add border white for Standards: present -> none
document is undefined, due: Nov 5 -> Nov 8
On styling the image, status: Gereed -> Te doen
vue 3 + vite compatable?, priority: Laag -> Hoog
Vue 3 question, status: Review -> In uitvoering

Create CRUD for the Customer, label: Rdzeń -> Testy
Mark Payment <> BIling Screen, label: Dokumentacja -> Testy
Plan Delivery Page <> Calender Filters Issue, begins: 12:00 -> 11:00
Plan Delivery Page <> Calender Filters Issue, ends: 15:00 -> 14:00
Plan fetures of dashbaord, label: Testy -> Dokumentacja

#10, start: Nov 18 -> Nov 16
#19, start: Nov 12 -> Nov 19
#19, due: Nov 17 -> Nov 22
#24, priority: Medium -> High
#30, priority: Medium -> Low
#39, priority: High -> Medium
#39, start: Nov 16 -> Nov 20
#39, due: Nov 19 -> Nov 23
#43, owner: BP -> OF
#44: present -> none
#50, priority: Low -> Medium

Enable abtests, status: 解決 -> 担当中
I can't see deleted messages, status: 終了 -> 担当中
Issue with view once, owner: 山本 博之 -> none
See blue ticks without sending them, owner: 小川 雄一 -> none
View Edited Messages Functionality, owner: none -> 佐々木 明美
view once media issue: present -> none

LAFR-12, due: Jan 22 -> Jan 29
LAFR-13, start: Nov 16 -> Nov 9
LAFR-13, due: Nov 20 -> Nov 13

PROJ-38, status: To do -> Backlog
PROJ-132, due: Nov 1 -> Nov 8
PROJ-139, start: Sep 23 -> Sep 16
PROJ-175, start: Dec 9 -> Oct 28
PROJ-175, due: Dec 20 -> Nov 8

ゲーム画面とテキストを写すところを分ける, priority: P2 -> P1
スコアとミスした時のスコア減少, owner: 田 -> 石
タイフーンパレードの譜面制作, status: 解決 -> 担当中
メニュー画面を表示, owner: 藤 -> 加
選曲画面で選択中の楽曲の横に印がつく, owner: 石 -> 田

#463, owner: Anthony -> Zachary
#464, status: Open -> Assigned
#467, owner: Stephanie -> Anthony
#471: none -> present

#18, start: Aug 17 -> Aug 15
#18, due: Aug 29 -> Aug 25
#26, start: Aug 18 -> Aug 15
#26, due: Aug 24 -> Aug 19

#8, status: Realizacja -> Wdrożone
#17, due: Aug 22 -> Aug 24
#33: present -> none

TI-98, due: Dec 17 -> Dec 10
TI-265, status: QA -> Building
-------------------------
**What the task asks**
Print all of the entries again, exactly as written.

**Response below**
add border white for Standards: present -> none
document is undefined, due: Nov 5 -> Nov 8
On styling the image, status: Gereed -> Te doen
vue 3 + vite compatable?, priority: Laag -> Hoog
Vue 3 question, status: Review -> In uitvoering

Create CRUD for the Customer, label: Rdzeń -> Testy
Mark Payment <> BIling Screen, label: Dokumentacja -> Testy
Plan Delivery Page <> Calender Filters Issue, begins: 12:00 -> 11:00
Plan Delivery Page <> Calender Filters Issue, ends: 15:00 -> 14:00
Plan fetures of dashbaord, label: Testy -> Dokumentacja

#10, start: Nov 18 -> Nov 16
#19, start: Nov 12 -> Nov 19
#19, due: Nov 17 -> Nov 22
#24, priority: Medium -> High
#30, priority: Medium -> Low
#39, priority: High -> Medium
#39, start: Nov 16 -> Nov 20
#39, due: Nov 19 -> Nov 23
#43, owner: BP -> OF
#44: present -> none
#50, priority: Low -> Medium

Enable abtests, status: 解決 -> 担当中
I can't see deleted messages, status: 終了 -> 担当中
Issue with view once, owner: 山本 博之 -> none
See blue ticks without sending them, owner: 小川 雄一 -> none
View Edited Messages Functionality, owner: none -> 佐々木 明美
view once media issue: present -> none

LAFR-12, due: Jan 22 -> Jan 29
LAFR-13, start: Nov 16 -> Nov 9
LAFR-13, due: Nov 20 -> Nov 13

PROJ-38, status: To do -> Backlog
PROJ-132, due: Nov 1 -> Nov 8
PROJ-139, start: Sep 23 -> Sep 16
PROJ-175, start: Dec 9 -> Oct 28
PROJ-175, due: Dec 20 -> Nov 8

ゲーム画面とテキストを写すところを分ける, priority: P2 -> P1
スコアとミスした時のスコア減少, owner: 田 -> 石
タイフーンパレードの譜面制作, status: 解決 -> 担当中
メニュー画面を表示, owner: 藤 -> 加
選曲画面で選択中の楽曲の横に印がつく, owner: 石 -> 田

#463, owner: Anthony -> Zachary
#464, status: Open -> Assigned
#467, owner: Stephanie -> Anthony
#471: none -> present

#18, start: Aug 17 -> Aug 15
#18, due: Aug 29 -> Aug 25
#26, start: Aug 18 -> Aug 15
#26, due: Aug 24 -> Aug 19

#8, status: Realizacja -> Wdrożone
#17, due: Aug 22 -> Aug 24
#33: present -> none

TI-98, due: Dec 17 -> Dec 10
TI-265, status: QA -> Building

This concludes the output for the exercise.